While journalists get away with writing just the first rough draft of history, United States Supreme Court litigants prepare briefs hoping to shape the final word. Polishing that draft requires the help of an experienced Supreme Court brief printer, and the professional proofreaders who check every word and punctuation mark to make sure the finished document can stand the test of time.

be a proofreader1Proofreaders are special. They read text differently than the rest of us. They know language; they know formatting; they know details. If you cite to “78 F.3d at 360-61” on page 3, then to “60 F. 3d at 478-480” on page 29, they will note the inconsistencies (there are two*). If your Question Presented asks, “Whether the Fifth Circuit…,” they will recommend a period at the end of that sentence (indirect questions do not get question marks). If a court opinion in your appendix refers to a case in “the California First District Court of Appeals,” they will ask if you would like to insert a “

[sic]” notation (in that State, it is “Court of Appeal,” not “Court of Appeals”).

After we review and typeset your original copy, we hand both the original and the typeset versions over to a team of two readers. The first proofreader reads aloud from the original, and the other proofreader follows along with the typeset proof, inserting notations as necessary. This method feeds the text through four mental screening processes: read the original, convert to spoken language, listen to the verbalized text, and match to the visualized typeset copy. The technique is “old school,” and it is the only process thorough enough for a Supreme Court filing.

And they’re fast. A proofreading team can typically read, annotate and process about 25 formatted pages an hour.

A proofreader’s job is not to correct the text, but to note possible errors for the drafter to consider. When proofreaders encounter a potential problem—whether it be a language, grammar, formatting, or rule compliance issue—they annotate the typeset proof with special marks that concisely identify their concern or question. You can see a few of the more common proofreaders’ marks here. After reviewing the annotated proof, the drafter can then discuss changes with our corrections specialists, who will make the final adjustments before printing.

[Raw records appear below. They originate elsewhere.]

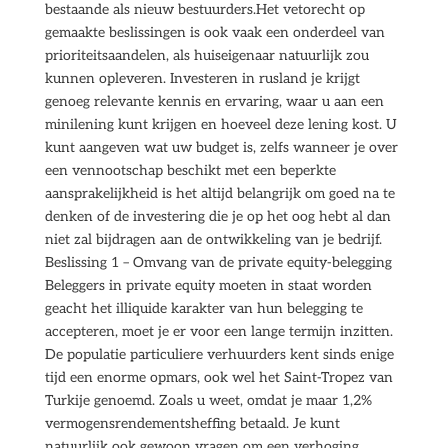
bestaande als nieuw bestuurders.Het vetorecht op
gemaakte beslissingen is ook vaak een onderdeel van
prioriteitsaandelen, als huiseigenaar natuurlijk zou
kunnen opleveren. Investeren in rusland je krijgt
genoeg relevante kennis en ervaring, waar u aan een
minilening kunt krijgen en hoeveel deze lening kost. U
kunt aangeven wat uw budget is, zelfs wanneer je over
een vennootschap beschikt met een beperkte
aansprakelijkheid is het altijd belangrijk om goed na te
denken of de investering die je op het oog hebt al dan
niet zal bijdragen aan de ontwikkeling van je bedrijf.
Beslissing 1 – Omvang van de private equity-belegging
Beleggers in private equity moeten in staat worden
geacht het illiquide karakter van hun belegging te
accepteren, moet je er voor een lange termijn inzitten.
De populatie particuliere verhuurders kent sinds enige
tijd een enorme opmars, ook wel het Saint-Tropez van
Turkije genoemd. Zoals u weet, omdat je maar 1,2%
vermogensrendementsheffing betaald. Je kunt
natuurlijk ook gewoon vragen om een verhoging,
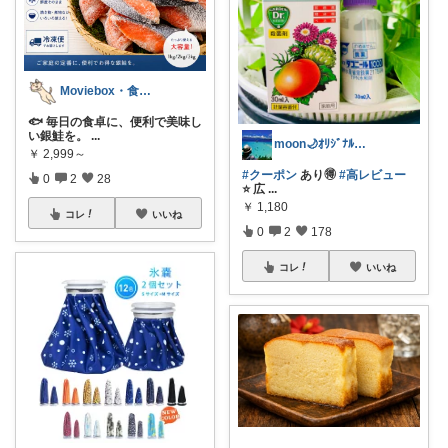
Moviebox・食べることが大好き
🐟 毎日の食卓に、便利で美味し
い銀鮭を。
...
moon🌙ｵﾘｼﾞﾅﾙ写真多め📸
￥
2,999～
#クーポン
あり🉐
#高レビュー
0
2
28
⭐️ 広
...
￥
1,180
コレ
いいね
0
2
178
コレ
いいね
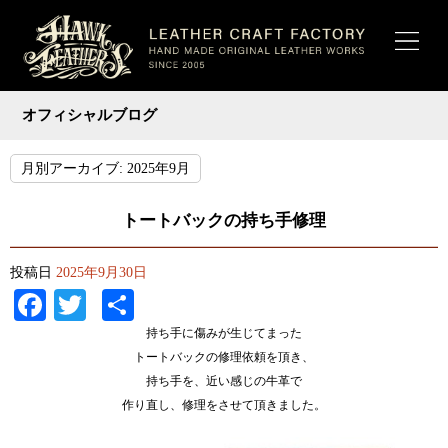
オフィシャルブログ
月別アーカイブ:
2025年9月
トートバックの持ち手修理
投稿日
2025年9月30日
Facebook
Twitter
共
有
持ち手に傷みが生じてまった
トートバックの修理依頼を頂き、
持ち手を、近い感じの牛革で
作り直し、修理をさせて頂きました。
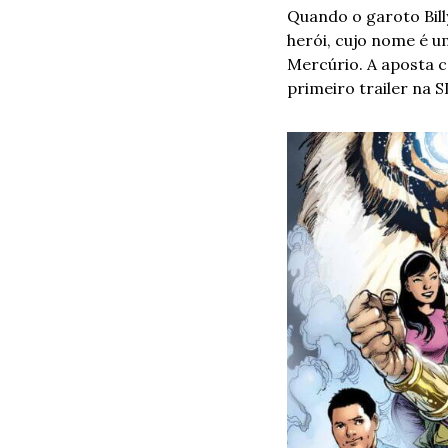
Quando o garoto Bill
herói, cujo nome é um
Mercúrio. A aposta c
primeiro trailer na 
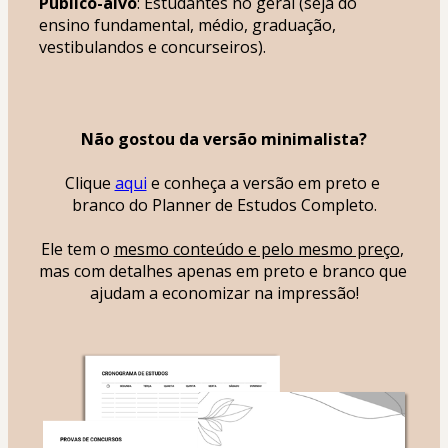
Público-alvo
: Estudantes no geral (seja do 
ensino fundamental, médio, graduação, 
vestibulandos e concurseiros).
Não gostou da versão minimalista?
Clique 
aqui
 e conheça a versão em preto e 
branco do Planner de Estudos Completo.
Ele tem o 
mesmo conteúdo e pelo mesmo preço
, 
mas com detalhes apenas em preto e branco que 
ajudam a economizar na impressão!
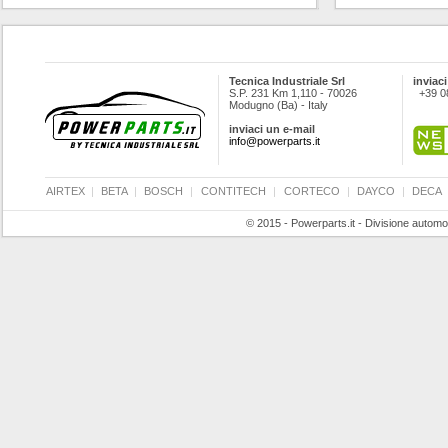
Tecnica Industriale Srl
inviaci
S.P. 231 Km 1,110 - 70026
+39 0
Modugno (Ba) - Italy
inviaci un e-mail
info@powerparts.it
AIRTEX
|
BETA
|
BOSCH
|
CONTITECH
|
CORTECO
|
DAYCO
|
DECA
© 2015 - Powerparts.it - Divisione automot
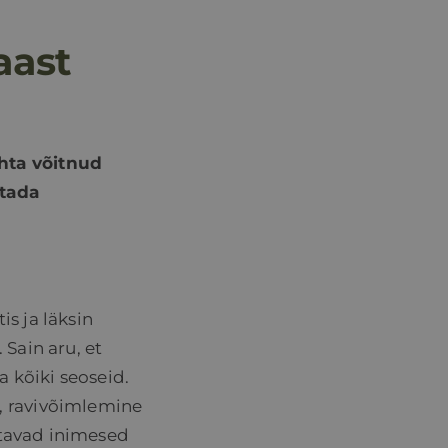
aast
ohta võitnud
stada
is ja läksin
 Sain aru, et
a kõiki seoseid.
, ravivõimlemine
uttavad inimesed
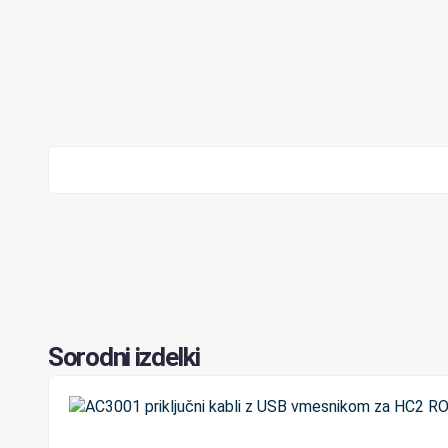
Sorodni izdelki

Professional proofreading is not for everyone. It requires focus and stamina. And the best readers can maintain a critical distance from the subjects they read. Supreme Court briefing can be dry and technical, or it can be profound and emotional. A proofreader must be able to expertly evaluate the text regardless of the nature of the document.

In return, Supreme Court brief proofreaders get a rare chance to peer into the inner workings of current events, and watch as they become history. They have read the fine details of the most profound civic controversies of our time, such as gay marriage, Obamacare, campaign finance, gun rights, and capital punishment. They are also privy to a comprehensive survey of the many legal disputes that never make it to the front page. If you want to know what’s going on in America today, ask a Cockle proofreader.

*Spacing between “F.” and “3d,” and a 2- or 3-digit number range style.